Saved data entries
•••

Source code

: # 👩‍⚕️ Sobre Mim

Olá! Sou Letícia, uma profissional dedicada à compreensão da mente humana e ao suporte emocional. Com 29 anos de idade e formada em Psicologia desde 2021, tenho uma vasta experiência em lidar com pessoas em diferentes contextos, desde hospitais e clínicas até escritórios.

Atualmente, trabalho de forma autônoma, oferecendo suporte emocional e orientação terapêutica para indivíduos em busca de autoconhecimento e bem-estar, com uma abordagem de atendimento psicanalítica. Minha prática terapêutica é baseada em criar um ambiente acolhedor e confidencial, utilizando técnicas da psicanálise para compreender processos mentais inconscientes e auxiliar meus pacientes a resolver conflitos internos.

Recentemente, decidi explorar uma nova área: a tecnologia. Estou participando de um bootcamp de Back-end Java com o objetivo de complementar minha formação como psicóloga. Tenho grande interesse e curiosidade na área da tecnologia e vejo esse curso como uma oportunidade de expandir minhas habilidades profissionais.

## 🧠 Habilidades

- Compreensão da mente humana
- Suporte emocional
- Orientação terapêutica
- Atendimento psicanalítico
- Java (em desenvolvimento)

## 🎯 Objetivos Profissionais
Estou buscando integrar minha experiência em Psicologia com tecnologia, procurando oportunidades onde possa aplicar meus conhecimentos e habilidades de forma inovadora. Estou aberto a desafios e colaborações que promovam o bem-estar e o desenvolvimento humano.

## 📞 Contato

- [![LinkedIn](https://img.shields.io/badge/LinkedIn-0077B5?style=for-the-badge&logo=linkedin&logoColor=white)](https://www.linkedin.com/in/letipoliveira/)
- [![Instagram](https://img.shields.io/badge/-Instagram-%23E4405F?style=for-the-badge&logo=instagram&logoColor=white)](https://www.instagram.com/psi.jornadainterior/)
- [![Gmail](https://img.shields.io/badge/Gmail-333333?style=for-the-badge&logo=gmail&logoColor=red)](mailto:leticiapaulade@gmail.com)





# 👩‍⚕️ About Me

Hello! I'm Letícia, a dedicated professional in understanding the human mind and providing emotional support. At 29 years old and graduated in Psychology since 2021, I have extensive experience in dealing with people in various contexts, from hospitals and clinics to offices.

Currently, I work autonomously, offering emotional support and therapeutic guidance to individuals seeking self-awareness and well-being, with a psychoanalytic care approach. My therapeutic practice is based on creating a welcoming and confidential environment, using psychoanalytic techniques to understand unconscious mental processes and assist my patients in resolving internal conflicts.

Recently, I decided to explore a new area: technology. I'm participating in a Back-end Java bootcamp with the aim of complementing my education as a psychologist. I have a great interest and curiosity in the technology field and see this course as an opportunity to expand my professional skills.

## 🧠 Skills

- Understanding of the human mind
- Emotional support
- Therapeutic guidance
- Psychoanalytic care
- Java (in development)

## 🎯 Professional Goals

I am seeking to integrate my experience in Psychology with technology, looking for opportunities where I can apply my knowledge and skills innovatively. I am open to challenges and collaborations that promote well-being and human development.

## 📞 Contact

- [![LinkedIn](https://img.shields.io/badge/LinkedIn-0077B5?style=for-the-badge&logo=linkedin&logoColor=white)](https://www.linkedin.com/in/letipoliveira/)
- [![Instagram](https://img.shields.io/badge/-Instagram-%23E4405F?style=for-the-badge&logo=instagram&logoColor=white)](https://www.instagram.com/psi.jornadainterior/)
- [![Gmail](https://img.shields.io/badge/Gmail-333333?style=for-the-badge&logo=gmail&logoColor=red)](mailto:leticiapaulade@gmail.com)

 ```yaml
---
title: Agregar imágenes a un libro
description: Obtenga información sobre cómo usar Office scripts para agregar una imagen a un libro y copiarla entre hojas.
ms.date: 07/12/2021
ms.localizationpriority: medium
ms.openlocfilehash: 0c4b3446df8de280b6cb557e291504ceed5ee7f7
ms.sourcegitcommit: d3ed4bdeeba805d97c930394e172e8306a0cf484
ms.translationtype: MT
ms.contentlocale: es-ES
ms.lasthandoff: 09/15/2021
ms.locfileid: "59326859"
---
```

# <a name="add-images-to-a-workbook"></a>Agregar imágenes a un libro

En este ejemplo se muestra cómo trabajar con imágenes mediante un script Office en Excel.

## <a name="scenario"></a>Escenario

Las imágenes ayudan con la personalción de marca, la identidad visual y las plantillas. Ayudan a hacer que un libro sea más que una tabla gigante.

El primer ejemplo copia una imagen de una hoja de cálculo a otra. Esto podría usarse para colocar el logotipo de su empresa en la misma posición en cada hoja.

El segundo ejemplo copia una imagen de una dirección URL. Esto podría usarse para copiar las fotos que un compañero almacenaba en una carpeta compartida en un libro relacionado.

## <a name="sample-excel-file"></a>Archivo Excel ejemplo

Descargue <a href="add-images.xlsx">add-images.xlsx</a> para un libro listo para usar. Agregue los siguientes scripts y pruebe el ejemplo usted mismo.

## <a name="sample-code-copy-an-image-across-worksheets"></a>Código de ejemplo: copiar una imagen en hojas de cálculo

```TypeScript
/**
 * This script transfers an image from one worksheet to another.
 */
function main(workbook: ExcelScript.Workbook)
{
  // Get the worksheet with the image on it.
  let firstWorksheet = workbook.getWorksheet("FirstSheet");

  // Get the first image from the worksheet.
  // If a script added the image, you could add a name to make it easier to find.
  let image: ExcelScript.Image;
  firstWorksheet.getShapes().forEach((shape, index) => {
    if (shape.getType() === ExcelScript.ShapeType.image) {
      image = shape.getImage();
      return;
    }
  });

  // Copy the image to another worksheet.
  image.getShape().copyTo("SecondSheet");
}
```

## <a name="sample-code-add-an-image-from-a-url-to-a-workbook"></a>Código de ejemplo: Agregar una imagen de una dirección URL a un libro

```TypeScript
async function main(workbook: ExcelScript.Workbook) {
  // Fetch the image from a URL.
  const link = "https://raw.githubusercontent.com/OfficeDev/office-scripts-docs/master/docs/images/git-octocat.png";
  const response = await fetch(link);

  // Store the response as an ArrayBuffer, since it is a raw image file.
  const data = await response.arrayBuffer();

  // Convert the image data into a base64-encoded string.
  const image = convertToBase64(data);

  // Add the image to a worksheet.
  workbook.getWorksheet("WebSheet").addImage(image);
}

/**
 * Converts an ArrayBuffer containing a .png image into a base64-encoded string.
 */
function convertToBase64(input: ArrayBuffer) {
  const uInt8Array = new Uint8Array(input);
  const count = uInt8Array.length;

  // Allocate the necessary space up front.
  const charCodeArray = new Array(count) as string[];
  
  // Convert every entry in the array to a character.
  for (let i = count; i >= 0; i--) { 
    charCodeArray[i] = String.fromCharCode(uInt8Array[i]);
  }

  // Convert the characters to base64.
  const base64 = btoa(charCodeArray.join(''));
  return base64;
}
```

•••

Of all the entries above, output exactly the lines between the one holding "## 📞 Contact" and the one holding "hojas de cálculo", inclusive.

**YOUR RESPONSE:**
## 📞 Contact

- [![LinkedIn](https://img.shields.io/badge/LinkedIn-0077B5?style=for-the-badge&logo=linkedin&logoColor=white)](https://www.linkedin.com/in/letipoliveira/)
- [![Instagram](https://img.shields.io/badge/-Instagram-%23E4405F?style=for-the-badge&logo=instagram&logoColor=white)](https://www.instagram.com/psi.jornadainterior/)
- [![Gmail](https://img.shields.io/badge/Gmail-333333?style=for-the-badge&logo=gmail&logoColor=red)](mailto:leticiapaulade@gmail.com)

 ```yaml
---
title: Agregar imágenes a un libro
description: Obtenga información sobre cómo usar Office scripts para agregar una imagen a un libro y copiarla entre hojas.
ms.date: 07/12/2021
ms.localizationpriority: medium
ms.openlocfilehash: 0c4b3446df8de280b6cb557e291504ceed5ee7f7
ms.sourcegitcommit: d3ed4bdeeba805d97c930394e172e8306a0cf484
ms.translationtype: MT
ms.contentlocale: es-ES
ms.lasthandoff: 09/15/2021
ms.locfileid: "59326859"
---
```

# <a name="add-images-to-a-workbook"></a>Agregar imágenes a un libro

En este ejemplo se muestra cómo trabajar con imágenes mediante un script Office en Excel.

## <a name="scenario"></a>Escenario

Las imágenes ayudan con la personalción de marca, la identidad visual y las plantillas. Ayudan a hacer que un libro sea más que una tabla gigante.

El primer ejemplo copia una imagen de una hoja de cálculo a otra. Esto podría usarse para colocar el logotipo de su empresa en la misma posición en cada hoja.

El segundo ejemplo copia una imagen de una dirección URL. Esto podría usarse para copiar las fotos que un compañero almacenaba en una carpeta compartida en un libro relacionado.

## <a name="sample-excel-file"></a>Archivo Excel ejemplo

Descargue <a href="add-images.xlsx">add-images.xlsx</a> para un libro listo para usar. Agregue los siguientes scripts y pruebe el ejemplo usted mismo.

## <a name="sample-code-copy-an-image-across-worksheets"></a>Código de ejemplo: copiar una imagen en hojas de cálculo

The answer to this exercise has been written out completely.